Employee Highlight: Charnay Pickett

Read our Q&A with Hirons’ account manager Charnay Pickett.

Charnay Pickett
How did you become interested in design/advertising/PR/media/public affairs/marketing? How did you break into the industry and land your first job?

I first became interested in public relations after taking an Intro to Public Relations class in college. My first job in the industry was a communications internship with the City of Indianapolis. From there I entered an entry level role, and continued working in government communications, until I joined Hirons!

What characteristics do you need to be successful in the industry?

Flexibility is a really great skill to cultivate if wanting to join the PR field. A client can change their mind about something unexpectedly or a situation might arise that you weren’t anticipating, so being able to switch things up at a moment’s notice is always a plus.

Do you have any interesting hobbies/second jobs/bits of information that make you pop as an individual?

I like to work out, specifically at Orangetheory Fitness. I love everything about the classes and am always talking my friends into coming to class with me.

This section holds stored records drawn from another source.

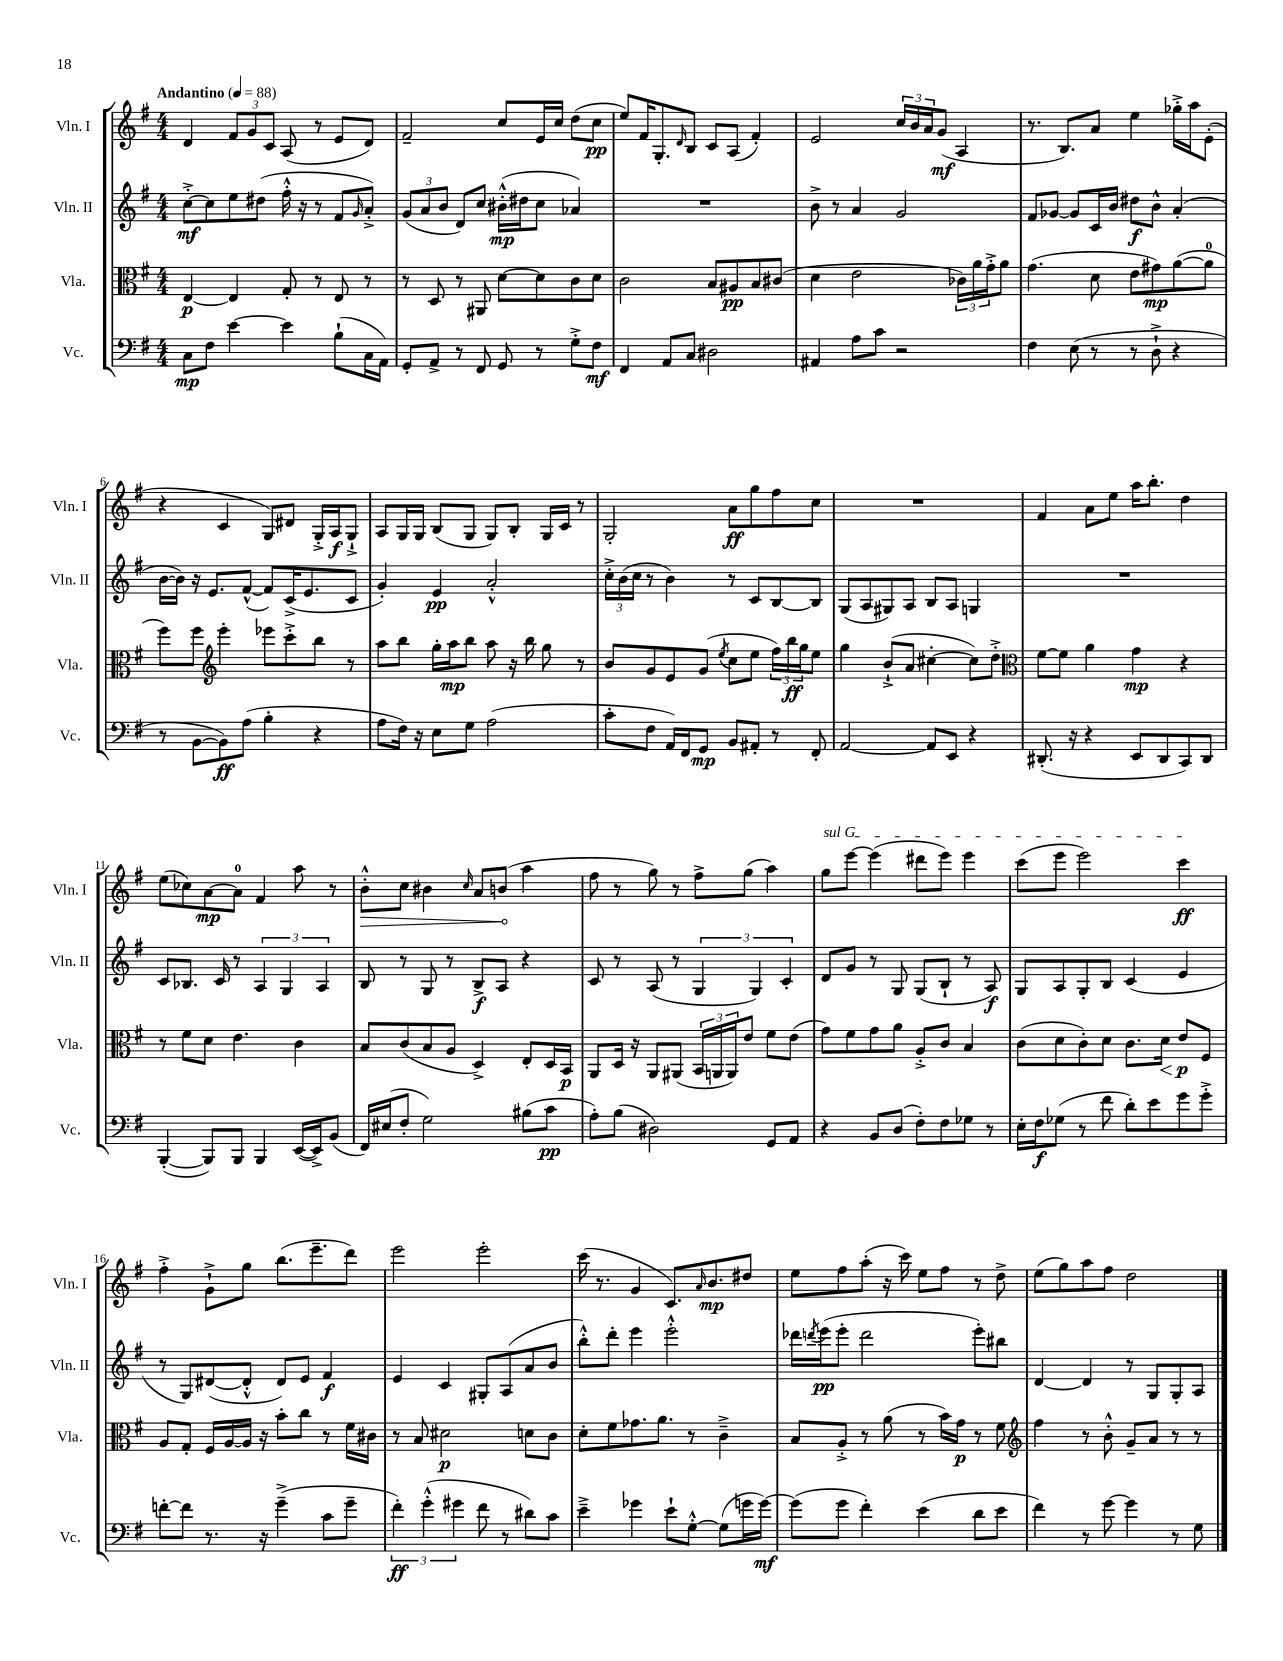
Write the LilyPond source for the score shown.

<<
\new StaffGroup <<
\new Staff = "s0" \with { instrumentName = "Vln. I" shortInstrumentName = "Vln. I" } {
    \clef treble \key g \major \numericTimeSignature \time 4/4 \tempo "Andantino" 4 = 88
    d'4 \tuplet 3/2 { fis'8 g'8 c'8 } a8( r8 e'8 d'8) |
    fis'2-- c''8 e'16 c''16 d''8( c''8\pp |
    e''8) fis'16 g8.-. \grace { d'16 } b8 c'8 a8( fis'4-.) |
    e'2 \tuplet 3/2 { c''16 b'16 a'16 } g'8\mf( a4 |
    r8. b8.) a'8 e''4 ges''16-.-> a''16 e'8-.( |
    r4 c'4 g8) dis'8 g16-.-> a16\f g8-!-> |
    a8 g16 g16 b8( g8 g8) b8-. g16 c'16 r8 |
    g2-. a'8\ff g''8 fis''8 c''8 |
    R1 |
    fis'4 a'8 e''8 a''16 b''8.-. d''4 |
    e''8( ces''8) a'8~\mp a'8-0 fis'4 a''8 r8 |
    \once \override Hairpin.circled-tip = ##t b'8-.-^\> c''8 bis'4 \grace { c''16 } a'8 b'8\!( a''4 |
    fis''8 r8 g''8) r8 fis''8-> g''8( a''4) |
    \once \override TextSpanner.bound-details.left.text = \markup { \italic "sul G" } g''8\startTextSpan e'''8~ e'''4( dis'''8 e'''8) e'''4 |
    c'''8( e'''8 e'''2) c'''4\ff\stopTextSpan |
    fis''4-.-> g'8-!-> g''8 b''8.( e'''8.-- d'''8) |
    e'''2 e'''2-. |
    c'''16( r8. g'4 c'8.) \grace { a'16 } b'8.\mp dis''8 |
    e''8 fis''8 a''8-.( r16 c'''16) e''8 fis''8 r8 d''8-> |
    e''8( g''8) a''8 fis''8 d''2 \bar "|." |
}
\new Staff = "s1" \with { instrumentName = "Vln. II" shortInstrumentName = "Vln. II" } {
    \clef treble \key g \major \numericTimeSignature \time 4/4
    c''8~-.->\mf c''8 e''8 dis''8( fis''16-.-^ r16 r8 fis'8 \grace { g'16 } a'8-.->) |
    \tuplet 3/2 { g'8( a'8 b'8 } d'8) c''8 bis'16-.-^\mp( dis''16 c''8 aes'4) |
    R1 |
    b'8-> r8 a'4 g'2 |
    fis'8 ges'8~ ges'8 c'16 b'16 dis''8\f b'8-^ a'4-.( |
    b'16~ b'16) r16 e'8. fis'8~-^( fis'8) c'16->( e'8. c'8 |
    g'4-.) e'4\pp a'2-.-^ |
    \tuplet 3/2 { c''16-.-> b'16( c''16 } r8 b'4) r8 c'8 b8~ b8 |
    g8( a8 gis8) a8 b8 a8 g4 |
    R1 |
    c'8 bes8. c'16 r8 \tuplet 3/2 { a4 g4 a4 } |
    b8 r8 g8 r8 b8->\f a8 r4 |
    c'8 r8 a8( r8 \tuplet 3/2 { g4 g4) c'4-. } |
    d'8 g'8 r8 g8 g8( b8-! r8 a8\f) |
    g8 a8 g8-. b8 c'4( e'4 |
    r8 g8) dis'8~( dis'8-.-^ dis'8) e'8 fis'4\f |
    e'4 c'4 gis8-. a8( a'8 b'8 |
    b''8-.-^) d'''8-. e'''4 e'''2-.-^ |
    des'''16 \acciaccatura { d'''8 } e'''16\pp( e'''8-. d'''2 e'''8-.) bis''8 |
    d'4~ d'4 r8 g8 g8-. a8 \bar "|." |
}
\new Staff = "s2" \with { instrumentName = "Vla." shortInstrumentName = "Vla." } {
    \clef alto \key g \major \numericTimeSignature \time 4/4
    e4~\p e4 g8-. r8 e8 r8 |
    r8 d8 r8 ais,8 d'8~ d'8 c'8 d'8 |
    c'2 b8 ais8\pp b8 cis'8( |
    d'4 e'2 \tuplet 3/2 { ces'16) a'16 g'16-.-> } a'8 |
    g'4.( d'8 e'8 gis'8\mp) a'8~( a'8-0 |
    fis''8) fis''8 \clef treble e'''4-. ees'''8 c'''8-.-> b''8 r8 |
    a''8 b''8 g''16-. a''16\mp b''8 a''8 r16 b''16 g''8 r8 |
    b'8 g'8 e'8 g'8( \acciaccatura { e''8 } c''8 e''8 \tuplet 3/2 { fis''16) b''16\ff g''16 } e''8 |
    g''4 b'8-!->( a'8 cis''4~-. cis''8) d''8-.-> |
    \clef alto fis'8~ fis'8 a'4 g'4\mp r4 |
    r8 fis'8 d'8 e'4. c'4 |
    b8 c'8( b8 a8 d4->) e8-. d16 b,16\p |
    a,8 d16 r16 a,8 ais,8( \tuplet 3/2 { b,16 a,16 a,16) } e'8 fis'8 e'8( |
    g'8) fis'8 g'8 a'8 a8-.-> c'8 b4 |
    c'8( d'8 c'8-.) d'8 c'8. d'16\< e'8\p\! fis8 |
    a8 g8-. fis16 a16~ a16 r16 b'8-. c''8 r8 fis'16 cis'16 |
    r8 b8 dis'2\p d'8 c'8 |
    d'8-. fis'8 ges'8. a'8. r8 c'4---> |
    b8 a8-.-> r8 a'8( r8 b'16) g'16\p r8 fis'8 |
    \clef treble fis''4 r8 b'8-.-^ g'8-- a'8 r8 r8 \bar "|." |
}
\new Staff = "s3" \with { instrumentName = "Vc." shortInstrumentName = "Vc." } {
    \clef bass \key g \major \numericTimeSignature \time 4/4
    c8\mp fis8 e'4~ e'4 b8-!( c16 a,16) |
    g,8-. a,8-> r8 fis,8 g,8 r8 g8-.-> fis8\mf |
    fis,4 a,8 c8 dis2 |
    ais,4 a8 c'8 r2 |
    fis4 e8( r8 r8 d8-!-> r4 |
    r8 b,8~ b,8\ff) a8( b4-. r4 |
    a8 fis16) r16 e8 g8 a2( |
    c'8-. fis8 a,16) fis,16 g,8\mp b,8 ais,8-. r8 fis,8-. |
    a,2~ a,8 e,8 r4 |
    dis,8.-.( r16 r4 e,8 dis,8 c,8) dis,8 |
    b,,4~-.( b,,8) b,,8 b,,4 e,16~( e,16->) b,8( |
    fis,16) eis16( fis8-. g2) bis8( c'8\pp |
    a8-.) b8( dis2) g,8 a,8 |
    r4 b,8 d8( fis8-.) fis8 ges8 r8 |
    e16-. fis16\f ges8( r8 fis'8 d'8-.) e'8 g'8 g'8-.-> |
    f'8~-. f'8 r8. r16 g'4--->( c'8 g'8-- |
    \tuplet 3/2 { fis'4-.\ff) g'4-.-^( gis'4 } fis'8 r8 dis'8) c'8 |
    e'4---> ges'4 e'8-! g8~-.-^ g8( g'16 g'16~\mf) |
    g'8( g'8 fis'4-.) e'4( d'8 e'8 |
    fis'4) r8 g'8~ g'4 r8 g8 \bar "|." |
}
>>
>>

I’m also very interested in politics. A high school teacher taught me the importance of voting and making my voice heard, and I’ve been interested in politics ever since.

When and where do you have your best ideas?

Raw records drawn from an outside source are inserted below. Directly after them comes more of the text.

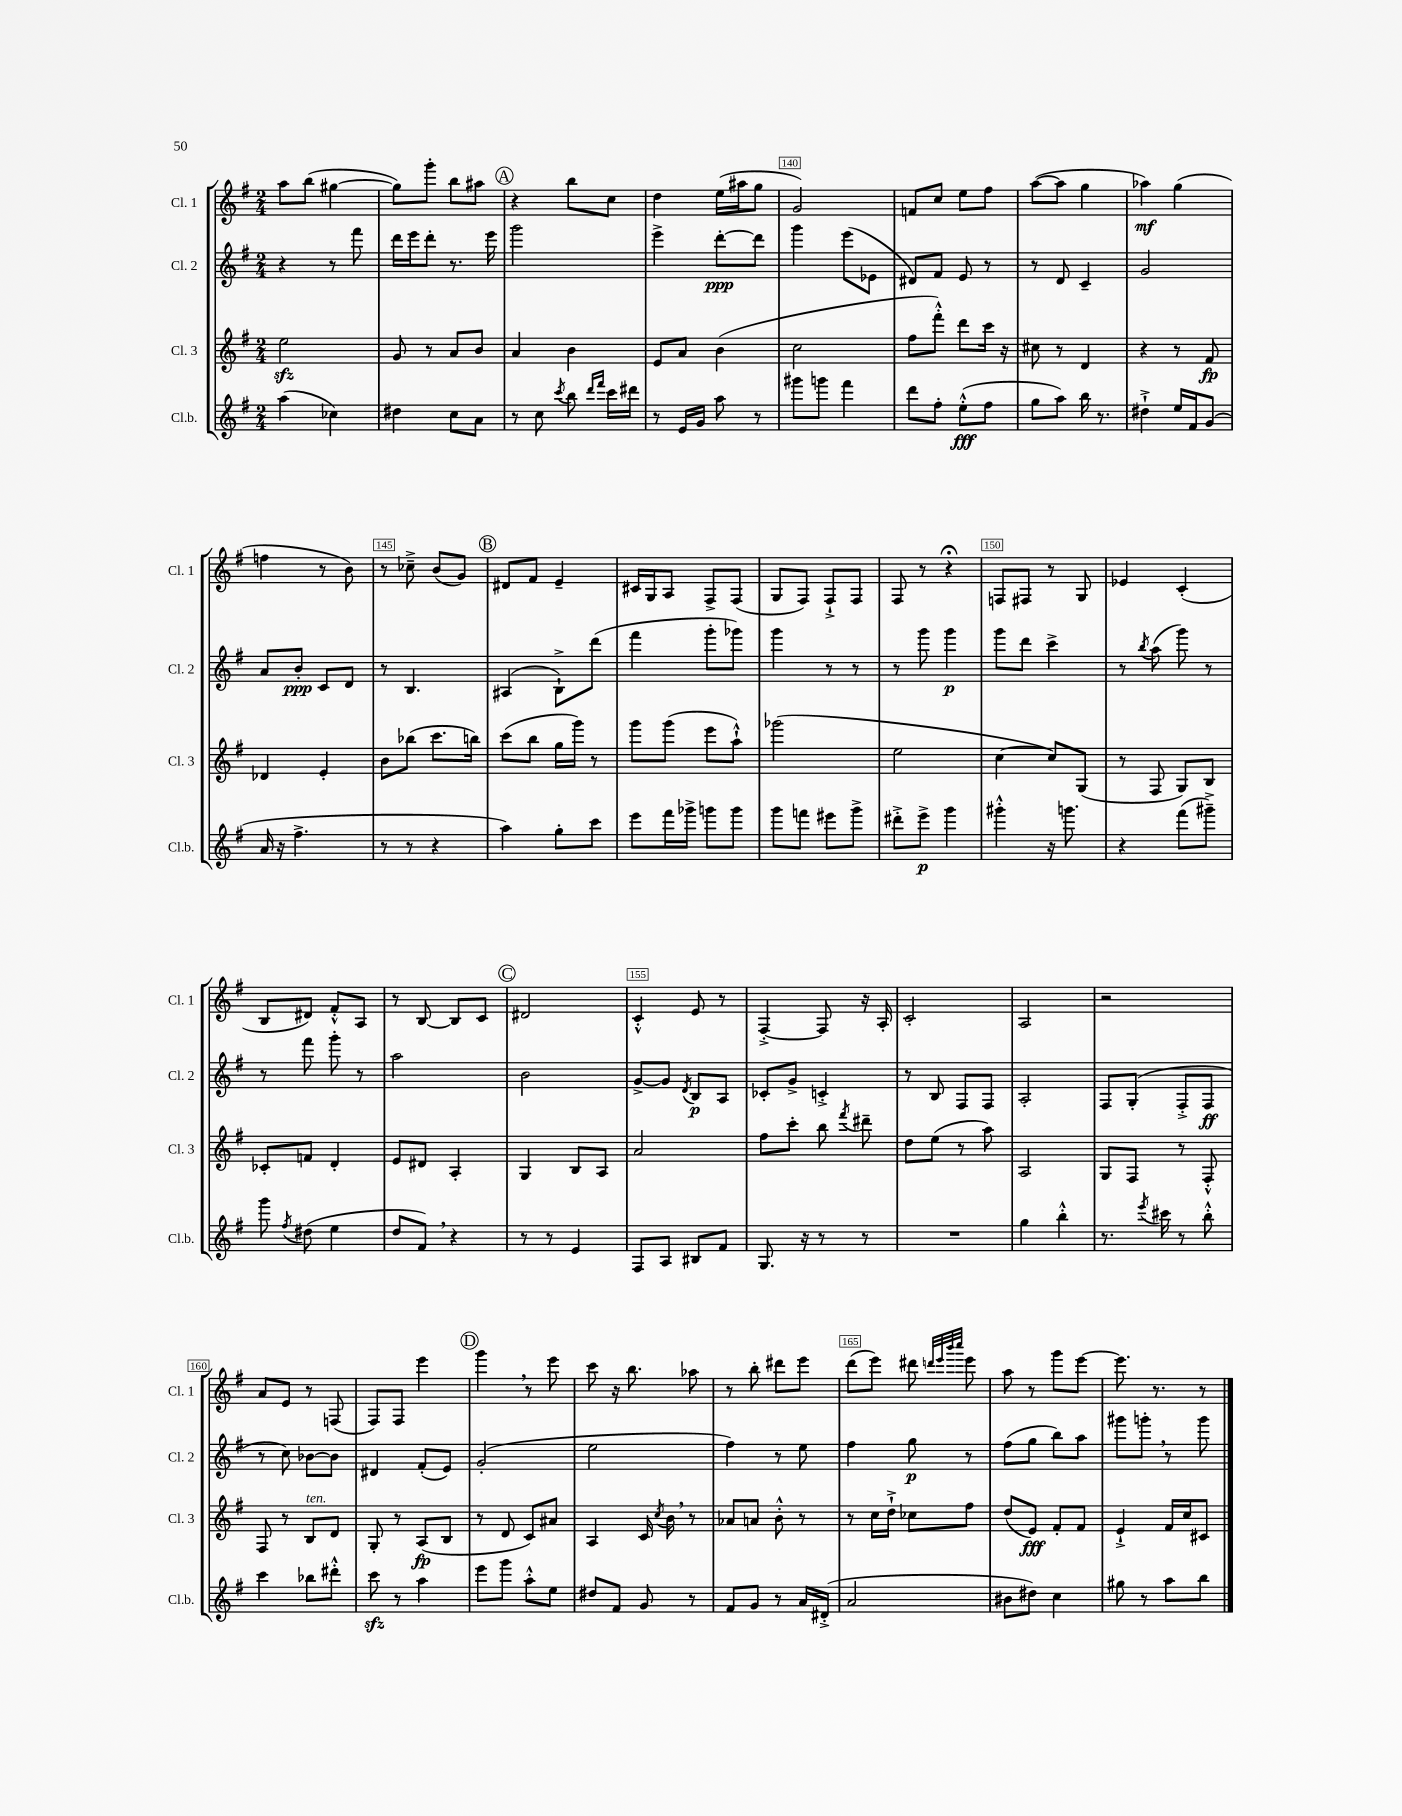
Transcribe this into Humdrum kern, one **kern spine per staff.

**kern	**kern	**kern	**kern
*staff4	*staff3	*staff2	*staff1
*clefG2	*clefG2	*clefG2	*clefG2
*k[f#]	*k[f#]	*k[f#]	*k[f#]
*M2/4	*M2/4	*M2/4	*M2/4
(4aa\	2ee\	4r	8aa\L
.	.	.	(8bb\J
4cc-\)	.	8r	[4gg#\
.	.	8fff#\	.
=	=	=	=
4dd#\	8g/	16ddd\LL	8gg#\]L)
.	.	16eee\J	.
.	8r	8ddd'\J	8ggg'\J
8cc\L	8a/L	8.r	8bb\L
8a\J	8b/J	.	8aa#\J
.	.	16eee\	.
=	=	=	=
8r	4a/	2ggg\	4r
8cc\	.	.	.
8qccc/	.	.	.
8bb\	4b\	.	8bb\L
16qqddd/LL	.	.	.
16qqfff#/JJ	.	.	.
16ccc\LL	.	.	8cc\J
16ddd#\JJ	.	.	.
=	=	=	=
8r	8e/L	4eee^\	4dd\
16e/LL	8a/J	.	.
16g/JJ	.	.	.
8aa\	(4b\	[8ddd'\L	(16ee\LL
.	.	.	16aa#\J
8r	.	8ddd\]J	8gg\J
=	=	=	=
8ggg#\L	2cc\	4ggg\	2g/)
8ggg\J	.	.	.
4fff#\	.	(8eee\L	.
.	.	8e-\J	.
=	=	=	=
8ddd\L	8ff#\L	8d#/L)	8f/L
8ff#'\J	8fff#'^^\J)	8f#/J	8cc/J
(8ee'^^\L	8ddd\L	8e/	8ee\L
8ff#\J	16ccc\Jk	8r	8ff#\J
.	16r	.	.
=	=	=	=
8gg\L	8cc#\	8r	([8aa\L
8aa\J)	8r	8d/	8aa\]J
16bb\	4d/	4c~/	4gg\
8.r	.	.	.
=	=	=	=
4dd#`^\	4r	2g/	4aa-\)
16ee/LL	8r	.	(4gg\
16f#/J	.	.	.
(8g/J	8f#/	.	.
=	=	=	=
16a/	4d-/	8a/L	4ff\
16r	.	.	.
4.ff#^\	.	8b'/J	.
.	4e'/	8c/L	8r
.	.	8d/J	8b\)
=	=	=	=
8r	8b\L	8r	8r
8r	(8bb-\J	4.B/	8cc-~^\
4r	8.ccc\L	.	(8b/L
.	.	.	8g/J)
.	16bb\Jk)	.	.
=	=	=	=
4aa\)	(8ccc\L	(4A#/	8d#/L
.	8bb\J	.	8f#/J
8gg'\L	16gg\LL	8B`^\L)	4e~/
.	16ggg\JJ)	.	.
8ccc\J	8r	(8ddd\J	.
=	=	=	=
8eee\L	8ggg\L	4fff#\	16c#/LL
.	.	.	16G/J
16fff#\L	(8ggg\J	.	8A/J
16ggg-^\JJ	.	.	.
8ggg\L	8eee\L	8ggg'\L	8F#^/L
8ggg\J	8aa`^^\J)	8ggg-\J)	(8F#/J
=	=	=	=
8ggg\L	(2ggg-\	4ggg\	8G/L
8fff\J	.	.	8F#/J)
8eee#\L	.	8r	8F#`^/L
8ggg^\J	.	8r	8F#/J
=	=	=	=
8ddd#'^\L	2ee\	8r	8F#/
8eee^\J	.	8ggg\	8r
4ggg\	.	4ggg\	4r;
=	=	=	=
4ggg#'^^\	[4cc\	8ggg\L	8F/L
.	.	8ddd\J	8F#/J
16r	8cc/]L)	4ccc^\	8r
8.ggg\	.	.	.
.	(8G/J	.	8G/
=	=	=	=
4r	8r	8r	4e-/
.	.	8qbb/	.
.	8F#/	(8aa\	.
(8fff#\L	8G/L)	8ggg\)	(4c'/
8ggg#~^\J)	8B/J	8r	.
=	=	=	=
8ggg\	8c-'/L	8r	8B/L
8qff#/	.	.	.
(8dd#\	8f/J	8fff#\	8d#/J)
4ee\	4d'/	8ggg'\	8f#'^^/L
.	.	8r	8A/J
=	=	=	=
8dd/L	8e/L	2aa\	8r
8f#/J)	8d#/J	.	[8B/
4r	4A'/	.	8B/]L
.	.	.	8c/J
=	=	=	=
8r	4G/	2b\	2d#/
8r	.	.	.
4e/	8B/L	.	.
.	8A/J	.	.
=	=	=	=
8F#/L	2a/	[8g^/L	4c'^^/
8A/J	.	8g/]J	.
.	.	8qd/	.
8B#/L	.	8B/L	8e/
8f#/J	.	8A/J	8r
=	=	=	=
8.G/	8ff#\L	8c-'/L	[4F#'^/
.	8ccc'\J	8g^/J	.
16r	.	.	.
8r	8bb\	4c'^/	8F#/]
.	8qfff#/	.	.
8r	8ddd#~\	.	16r
.	.	.	16A'/
=	=	=	=
2r	8dd\L	8r	2c'/
.	(8ee\J	8B/	.
.	8r	8F#/L	.
.	8aa\)	8F#/J	.
=	=	=	=
4gg\	2A/	2A'/	2A/
4bb'^^\	.	.	.
=	=	=	=
8.r	8G/L	8F#/L	2r
.	8F#/J	(8G'/J	.
8qeee/	.	.	.
16ccc#\	.	.	.
8r	8r	8F#'^/L	.
8bb'^^\	8F#'^^/	8F#/J	.
=	=	=	=
4ccc\	8F#/	8r	8a/L
.	8r	8cc\)	8e/J
8bb-\L	8B/L	[8b-\L	8r
8ddd#'^^\J	8d/J	8b-\]J	(8F/
=	=	=	=
8ccc\	8G'/	4d#/	8F#/L)
8r	8r	.	8F#/J
4aa\	(8A/L	(8f#'/L	4eee\
.	8B/J	8e/J)	.
=	=	=	=
8eee\L	8r	(2g'/	4ggg\
8ggg\J	8d/	.	.
8aa'^^\L	8c/L)	.	8r
8ee\J	8a#/J	.	8eee\
=	=	=	=
8dd#/L	4A/	2ee\	8ccc\
8f#/J	.	.	16r
.	.	.	8.bb\
8g/	16c/	.	.
.	8qcc/	.	.
.	16b\	.	.
8r	8r	.	8aa-\
=	=	=	=
8f#/L	8a-/L	4ff#\)	8r
8g/J	8a/J	.	8bb'\
8r	8b'^^\	8r	8ddd#\L
16a/LL	8r	8ee\	8eee\J
(16d#'^/JJ	.	.	.
=	=	=	=
2a/	8r	4ff#\	(8ddd\L
.	16cc\LL	.	8eee\J)
.	16dd`^\JJ	.	.
.	8cc-\L	8gg\	8ddd#\
.	.	.	32qqddd/LLL
.	.	.	32qqeee/
.	.	.	32qqbbb/
.	.	.	32qqcccc/JJJ
.	8ff#\J	8r	8eee\
=	=	=	=
8b#\L	(8dd/L	(8ff#\L	8aa\
8dd#\J)	8e/J)	8gg\J	8r
4cc\	8f#'/L	8bb\L)	8ggg\L
.	8f#/J	8aa\J	[8eee\J
=	=	=	=
8gg#\	4e`^/	8ggg#\L	8.eee\]
8r	.	8ggg'\J	.
.	.	.	8.r
8aa\L	16f#/LL	8r	.
.	16cc/J	.	.
8bb\J	8c#/J	8ggg\	8r
==	==	==	==
*-	*-	*-	*-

I come up with my best ideas when I’m working out! I try to zone out during cardio, and that seems to be when I’m able to think most freely.

Why is effective advertising/PR so important for the growth and success of organizations?

Effective PR is important because it’s potentially the first interaction someone may have with an organization or company. We’re telling a story and leaving an impression—making it a good one is always the goal.

What’s one important tip you would share with anyone looking to go into the agency world?

Don’t be afraid to ask questions. My greatest lessons were learned when I worked up the courage to speak up and ask the hard questions.